LES NOTRES (The Others) (Canada 2020) ****
Directed by Jeanne Leblanc
LES NOTRES opens with the 5-year term mayor, Jean-Marc Ricard of the Quebec town Sainte-Adeline giving a speech during a ceremony for the opening of a local park, the Saint Germaine. He is well respected and has a photo taken of is family, as he claims. It does no take a genius to guess that something is afoot, and perhaps this mayor is up to no good. Director Leblanc plays her cards well s her somewhat brilliant small-town drama unfolds. This opening scene, if one examines carefully after watching the film, is one that takes place after the story not before.
The film is set in the tight-knit community of Sainte-Adeline, Quebec, where everyone knows everyone else and gossip moves around really fast and is deadly. Magalie (Émilie Bierre) appears as a normal suburban high school sophomore surrounded by friends. Magalie collapses one day in her dance class and a doctor’s examination reveals his popular teenage girl is harbouring a shocking secret: she’s pregnant. Her mother is informed and word spreads. When Magalie refuses to identify the father, suspicions among the townsfolk come to a boiling point and the layers of a carefully maintained social varnish eventually crack. As said, it does not take genius to guess that the father is the mayor, the fact revealed after the film’s 30-minute mark. Mr. Ricard is clearly the bad guy in the story, preying sexually on under-aged girls and clearly deserving of no mercy. Director Leblanc makes that clear and the audience despises this evil sorry excuse of a human being from the first sight of the pudgy man.
The story is seen from two points of view - those of Magalie and of her mother. Director Leblanc dishes out the details, without any judgement with the audience being sympathetic to both sides. When they argue, one could take either side, as both have the right to feel angry and unappreciated.

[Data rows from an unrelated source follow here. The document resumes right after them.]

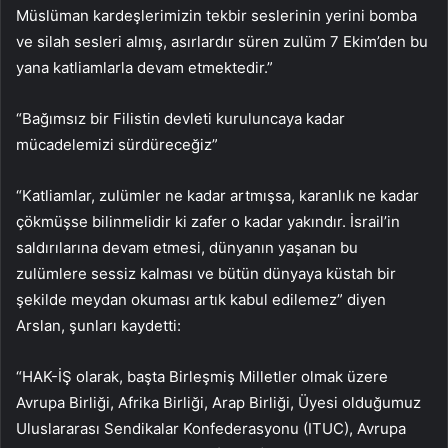
Müslüman kardeşlerimizin tekbir seslerinin yerini bomba
ve silah sesleri almış, asırlardır süren zulüm 7 Ekim’den bu
yana katliamlarla devam etmektedir.”
“Bağımsız bir Filistin devleti kuruluncaya kadar
mücadelemizi sürdüreceğiz”
“Katliamlar, zulümler ne kadar artmışsa, karanlık ne kadar
çökmüşse bilinmelidir ki zafer o kadar yakındır. İsrail’in
saldırılarına devam etmesi, dünyanın yaşanan bu
zulümlere sessiz kalması ve bütün dünyaya küstah bir
şekilde meydan okuması artık kabul edilemez” diyen
Arslan, şunları kaydetti:
“HAK-İŞ olarak, başta Birleşmiş Milletler olmak üzere
Avrupa Birliği, Afrika Birliği, Arap Birliği, Üyesi olduğumuz
Uluslararası Sendikalar Konfederasyonu (ITUC), Avrupa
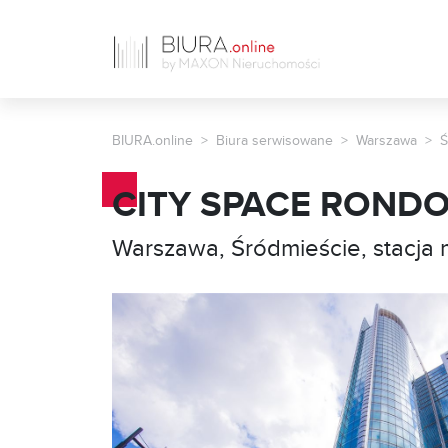
BIURA.online
Biura serwisowane
Warszawa
Ś
CITY SPACE RONDO 1
Warszawa, Śródmieście, stacja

There are many moving scenes and these are what makes the movie such a compelling watch. One occurs when mother an daughter arrive home after the mother discovers the pregnancy. The babysitter of the little brother remarks: “Your son was very well behaved.”
Or the exchange of words between the social worker, Patrice and the mother: “I am looking out for her best interest.” Her retort: “I have been doing that for the past 13 years.” Or the mother to daughter when first told of the pregnancy:”I don’t understand.” Daughter’s reply: “I am sorry.”
The emotions run wild. Both mother and daughter do not know how to deal with the situation. One moment the mother tells the daughter that she loves her and the next she is screaming at her in order to find out who the father is. The 13-year old has mixed feelings, too young to realize that the father has no intention of loving her or keeping the baby, while she is doting on him. All these questions are left to the climax of the film, which I can only reveal as a very powerful one.
The small yet brilliant LES NOTRES gets my vote for Best Canadian film of the year!